Staffing problems in early years and childcare are only “likely to get worse,” Neil Leitch, the chief executive of the Early Years Alliance tells i.
He says that it is “difficult” to see how the current nursery and pre-school provision can “accommodate” the expansion of free childcare, adding that it “remains a massive challenge”.
“Until you get a professionalisation, a moving of status and respect for early years, it’s difficult to see that anything will change,” he says, adding that staff are “paid a pittance for such a demanding, professional job”.
“These are people that educate our children at the most influential stage of their life. You need to create good citizens for the future, kind, empathetic people. Get that right, they’ll be higher tax payers, cost us less on crime. This isn’t just a childcare role, there’s a much wider social responsibility.”
Sarah Ronan, the director of the Early Education and Childcare Coalition, is calling for an early education and childcare funding review body to ensure that wages keep up with the cost of living.
She also stresses the importance of training and progression, adding that staff “love what they do and want to keep getting better at it” but “many providers simply cannot afford to release their staff to go on training.
“This is not just about recruitment and getting more bodies in, it is about retention and retaining the experience and the quality already in the sector,” as more experienced staff are more equipped to spot when a child has special educational needs, for example.
“The working conditions of early years professionals are the learning conditions of our children,” she adds, describing the sector as “the Cinderella of the education system”.
She calls the Government’s plan to establish 3,300 nurseries in childcare deserts “encouraging,” but adds: “People working in the sector do have concerns: will we see a bleeding of the primary school curriculum into early years? Are they suitable buildings for a nine-month-old? How can we repurpose classrooms?”
She adds that it is “great to have 3,300 new nurseries, but how do you staff them?”
Mr Leitch also noted that “the reason they are childcare deserts is because it is almost impossible to financially operate in those sectors.
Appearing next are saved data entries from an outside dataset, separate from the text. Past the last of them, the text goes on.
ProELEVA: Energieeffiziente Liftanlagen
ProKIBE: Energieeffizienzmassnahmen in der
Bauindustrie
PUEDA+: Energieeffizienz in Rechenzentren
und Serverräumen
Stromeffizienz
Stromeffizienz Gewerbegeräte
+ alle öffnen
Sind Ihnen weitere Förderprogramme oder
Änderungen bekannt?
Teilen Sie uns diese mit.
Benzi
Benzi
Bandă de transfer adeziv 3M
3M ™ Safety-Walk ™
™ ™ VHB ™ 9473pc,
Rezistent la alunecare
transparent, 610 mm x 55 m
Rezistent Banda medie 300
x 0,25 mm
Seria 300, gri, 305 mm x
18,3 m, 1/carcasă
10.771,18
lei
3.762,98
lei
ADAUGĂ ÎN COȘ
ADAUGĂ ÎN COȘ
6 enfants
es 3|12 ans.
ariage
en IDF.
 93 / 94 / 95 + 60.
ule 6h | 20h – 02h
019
“We as an organisation operate 41 settings ourselves, exclusively in areas of deprivation” on a not-for-profit basis “This time five years ago we operated 132. If we can’t make it pay, how can any conventional private operator make it work?
“We have an infrastructure that’s out there. We have an organisation like ours that could have operated in schools had there been adequate funding. What I haven’t seen enough of yet is how Government will look to use the private, voluntary and independent (PVI) sector to support these 3,300 nurseries.”
A Department for Education spokesperson said: “This government sees the early years as more than just childcare: it is central to our mission to break down barriers to opportunity and give every child the best start in life.
“Over the coming weeks and months we will set out plans for reform, and have already begun completely resetting relationships and ways of working with the early years sector, so they feel supported and valued.
“We will engage closely with schools, local authorities and private, voluntary and independent providers as we begin to deliver the new nursery places we know are so desperately needed.”